■ **Exercise description**:
Repeat every line of the entries below without changing a single character.

Source entries

========

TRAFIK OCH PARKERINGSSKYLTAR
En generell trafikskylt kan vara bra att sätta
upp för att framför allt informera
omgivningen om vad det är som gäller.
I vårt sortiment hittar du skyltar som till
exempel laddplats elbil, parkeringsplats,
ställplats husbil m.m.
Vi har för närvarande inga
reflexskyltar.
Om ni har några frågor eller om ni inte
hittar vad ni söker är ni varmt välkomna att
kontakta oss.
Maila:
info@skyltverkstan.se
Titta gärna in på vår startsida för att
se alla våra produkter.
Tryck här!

========

■ **Problem solution**:
TRAFIK OCH PARKERINGSSKYLTAR
En generell trafikskylt kan vara bra att sätta
upp för att framför allt informera
omgivningen om vad det är som gäller.
I vårt sortiment hittar du skyltar som till
exempel laddplats elbil, parkeringsplats,
ställplats husbil m.m.
Vi har för närvarande inga
reflexskyltar.
Om ni har några frågor eller om ni inte
hittar vad ni söker är ni varmt välkomna att
kontakta oss.
Maila:
info@skyltverkstan.se
Titta gärna in på vår startsida för att
se alla våra produkter.
Tryck här!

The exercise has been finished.